Только сейчас он разговаривал со Скуратовым, и все вышло препаршивейшим образом. Когда Скуратов пришел на кросс, Игорь доложил ему о состоянии связей, а потом
Он был опустошен. Скуратов одним своим видом убивал в нем все чувства, и не только в нем: при инженер-майоре все как бы переставали думать, становились оловянными солдатиками. А Скуратов больше всего любил эту атмосферу слепого повиновения и бездумия, тогда он был спокоен.
«Все кончено! Вот и Пузырев туда же, со своим мнением!» — думал Игорь, слушая, как Желтухин диктует Гале Белой громко, четко:
— В квадратах 2324, 2327, 2328…
Увидев Галю Белую, Игорь нахмурился, вспомнив, что так и не собрался обсудить по комсомольской линии ее проступок — самовольную отлучку из роты на пирушку к шоферам — и внезапно разозлился на нее. Вспомнилось, что сегодня утром, по пути на узел, она опять слишком вольно вела себя в строю, не слушалась даже Дягилева, смеялась, пела, разговаривала, и к ней, к этой легкомысленной, смазливой девчонке, поднялась в нем чуть ли не ненависть. Как это бывает с людьми горючими, вспыльчивыми, уже не думая ни о Варе, ни о себе, ни о Скуратове, Стрельцов решил поговорить с Белой сейчас же, не откладывая.
— Галя, мне с тобой надо поговорить, — сказал он, подойдя к Белой, как только Желтухин передал уточнение боевой задачи.
— А, говори. Я всегда готовая поговорить. — Она глянула на него с ухмылкой. — Или у тебя секретное? Тогда можно шепотом. Садись. — Указала на раскладной стул, на котором только что сидел Желтухин.
— Шепотом! Творишь в открытую, а говорить шепотом! Ну-ка, зайди в кросс…
И пошел к себе, помахивая книжкой.
Галя выключила аппарат, поправила волосы, сказала Ильиной, сидевшей за телетайпом по соседству:
— Глянь за моим аппаратом, Надек, я сейчас. — Встряхнула головой. — Комсорг вызывает, опять, наверное, будет рассказывать стишок «Что такое хорошо и что такое плохо»…

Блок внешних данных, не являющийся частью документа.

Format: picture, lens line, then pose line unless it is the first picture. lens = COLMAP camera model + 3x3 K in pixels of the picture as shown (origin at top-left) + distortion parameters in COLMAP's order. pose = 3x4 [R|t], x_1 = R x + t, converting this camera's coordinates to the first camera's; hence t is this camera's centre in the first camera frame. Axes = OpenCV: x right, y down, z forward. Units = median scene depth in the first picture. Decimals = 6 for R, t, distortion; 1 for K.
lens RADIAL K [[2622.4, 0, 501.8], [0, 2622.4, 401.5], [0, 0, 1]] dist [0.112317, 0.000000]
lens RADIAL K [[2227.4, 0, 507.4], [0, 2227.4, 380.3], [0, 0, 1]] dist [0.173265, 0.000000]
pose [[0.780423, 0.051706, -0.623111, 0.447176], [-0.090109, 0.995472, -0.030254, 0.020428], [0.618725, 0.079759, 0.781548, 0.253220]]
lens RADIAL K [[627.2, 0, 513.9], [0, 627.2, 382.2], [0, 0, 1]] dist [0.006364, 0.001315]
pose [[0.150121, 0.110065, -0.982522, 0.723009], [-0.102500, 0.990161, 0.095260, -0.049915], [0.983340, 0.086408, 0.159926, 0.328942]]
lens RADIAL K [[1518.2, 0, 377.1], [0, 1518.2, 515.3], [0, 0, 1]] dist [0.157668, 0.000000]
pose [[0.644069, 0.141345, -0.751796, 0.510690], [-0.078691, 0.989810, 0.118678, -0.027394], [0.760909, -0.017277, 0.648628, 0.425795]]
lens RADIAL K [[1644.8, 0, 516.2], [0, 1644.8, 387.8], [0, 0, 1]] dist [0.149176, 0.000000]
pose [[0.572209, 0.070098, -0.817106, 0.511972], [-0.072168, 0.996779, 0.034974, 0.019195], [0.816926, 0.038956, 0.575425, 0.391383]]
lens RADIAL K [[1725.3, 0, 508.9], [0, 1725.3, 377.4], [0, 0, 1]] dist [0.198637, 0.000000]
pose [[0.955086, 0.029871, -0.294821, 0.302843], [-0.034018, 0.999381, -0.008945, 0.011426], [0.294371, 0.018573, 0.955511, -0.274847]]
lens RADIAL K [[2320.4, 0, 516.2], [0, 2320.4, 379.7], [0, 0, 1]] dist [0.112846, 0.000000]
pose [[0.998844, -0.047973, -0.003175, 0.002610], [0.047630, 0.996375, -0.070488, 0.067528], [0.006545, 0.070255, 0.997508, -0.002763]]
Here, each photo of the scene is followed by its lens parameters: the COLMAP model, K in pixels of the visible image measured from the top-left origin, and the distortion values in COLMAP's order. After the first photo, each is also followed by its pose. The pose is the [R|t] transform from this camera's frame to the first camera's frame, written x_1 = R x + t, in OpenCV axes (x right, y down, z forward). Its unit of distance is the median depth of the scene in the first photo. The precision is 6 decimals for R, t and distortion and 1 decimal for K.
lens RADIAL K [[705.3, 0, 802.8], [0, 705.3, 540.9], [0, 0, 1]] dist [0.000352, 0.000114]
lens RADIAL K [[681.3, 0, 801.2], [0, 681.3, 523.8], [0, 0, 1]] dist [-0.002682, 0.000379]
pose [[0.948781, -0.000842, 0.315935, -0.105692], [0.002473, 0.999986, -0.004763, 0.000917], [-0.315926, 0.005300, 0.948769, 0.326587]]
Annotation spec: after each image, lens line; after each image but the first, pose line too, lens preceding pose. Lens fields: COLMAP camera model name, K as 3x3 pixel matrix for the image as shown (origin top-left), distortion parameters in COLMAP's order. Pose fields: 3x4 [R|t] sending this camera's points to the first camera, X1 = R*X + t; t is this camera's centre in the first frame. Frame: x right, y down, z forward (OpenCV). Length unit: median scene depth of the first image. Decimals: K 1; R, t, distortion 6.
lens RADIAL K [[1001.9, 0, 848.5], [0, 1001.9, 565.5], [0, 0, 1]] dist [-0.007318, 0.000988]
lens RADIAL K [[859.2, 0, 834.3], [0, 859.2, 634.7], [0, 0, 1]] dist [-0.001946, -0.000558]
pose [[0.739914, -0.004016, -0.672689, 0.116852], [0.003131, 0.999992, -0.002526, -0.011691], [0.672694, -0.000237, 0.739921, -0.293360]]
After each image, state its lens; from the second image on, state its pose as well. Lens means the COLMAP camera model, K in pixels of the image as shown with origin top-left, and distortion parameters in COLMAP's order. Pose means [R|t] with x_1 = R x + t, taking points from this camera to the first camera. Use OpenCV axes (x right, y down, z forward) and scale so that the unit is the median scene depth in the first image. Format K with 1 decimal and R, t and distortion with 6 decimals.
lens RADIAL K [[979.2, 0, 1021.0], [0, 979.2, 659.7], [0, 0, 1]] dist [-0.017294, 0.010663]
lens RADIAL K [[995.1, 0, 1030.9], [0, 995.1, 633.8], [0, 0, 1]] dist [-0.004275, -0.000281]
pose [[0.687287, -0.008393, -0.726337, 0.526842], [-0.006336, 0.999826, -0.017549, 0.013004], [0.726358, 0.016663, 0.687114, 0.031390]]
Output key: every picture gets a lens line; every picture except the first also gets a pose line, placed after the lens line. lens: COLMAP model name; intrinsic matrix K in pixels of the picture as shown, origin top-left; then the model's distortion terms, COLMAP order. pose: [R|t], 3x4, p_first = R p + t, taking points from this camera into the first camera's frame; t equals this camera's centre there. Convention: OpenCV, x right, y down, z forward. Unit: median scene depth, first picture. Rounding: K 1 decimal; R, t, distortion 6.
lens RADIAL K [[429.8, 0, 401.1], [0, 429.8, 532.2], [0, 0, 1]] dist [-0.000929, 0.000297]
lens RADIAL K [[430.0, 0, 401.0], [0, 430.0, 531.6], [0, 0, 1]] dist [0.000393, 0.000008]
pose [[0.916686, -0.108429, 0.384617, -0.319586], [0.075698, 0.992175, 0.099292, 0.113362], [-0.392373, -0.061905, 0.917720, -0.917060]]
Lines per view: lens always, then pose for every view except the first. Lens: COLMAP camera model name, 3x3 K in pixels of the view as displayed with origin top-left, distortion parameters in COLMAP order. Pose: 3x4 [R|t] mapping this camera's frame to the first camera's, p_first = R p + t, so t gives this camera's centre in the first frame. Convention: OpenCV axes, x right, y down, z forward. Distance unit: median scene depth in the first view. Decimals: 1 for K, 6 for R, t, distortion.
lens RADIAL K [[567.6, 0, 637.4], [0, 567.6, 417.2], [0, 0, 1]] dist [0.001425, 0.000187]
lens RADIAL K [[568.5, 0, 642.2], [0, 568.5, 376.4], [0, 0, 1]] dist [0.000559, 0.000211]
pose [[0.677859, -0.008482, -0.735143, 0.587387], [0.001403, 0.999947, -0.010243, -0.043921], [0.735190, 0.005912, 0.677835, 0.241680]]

Самым трудным, беспокойным в своей работе комсорга, что всегда вызывало его озабоченность, даже растерянность, Игорь считал вот эти разговоры с людьми, в особенности с девушками, по всяким вопросам их поведения, личной дисциплины, исполнения долга и т. п. Еще со школы у него осталось презрение к «моралям», и он готов был хоть каждый день выпускать стенгазеты и боевые листки, организовывать лекции на какие-нибудь общие темы, тормошить Валентинова насчет массовых мероприятий, только бы избавиться от «моралей», самому не выступать в роли докучливого моралиста, тем более сам он, по своей молодости и неопытности, не имел никакого внутреннего права поучать и наставлять людей. Он как-то сказал об этом Лаврищеву, но Лаврищев не одобрил его, даже наоборот, настойчиво внушил ему, что во всяком партийном и комсомольском деле вот эта индивидуальная работа с людьми и есть самое главное и что без этой работы все остальное, в том числе и стенгазеты, и лекции на общие темы, и массовые мероприятия могут потерять всякое значение а превратиться в одну формальность. «Надо работать с каждым человеком, воспитывать и шлифовать каждого человека в отдельности, рассчитывать, на кого, в каких условиях и как можно опереться, и тот парторг или комсорг, который сможет надеяться на своих людей так же, как на себя, тот и будет настоящим парторгом или комсоргом», — сказал Лаврищев.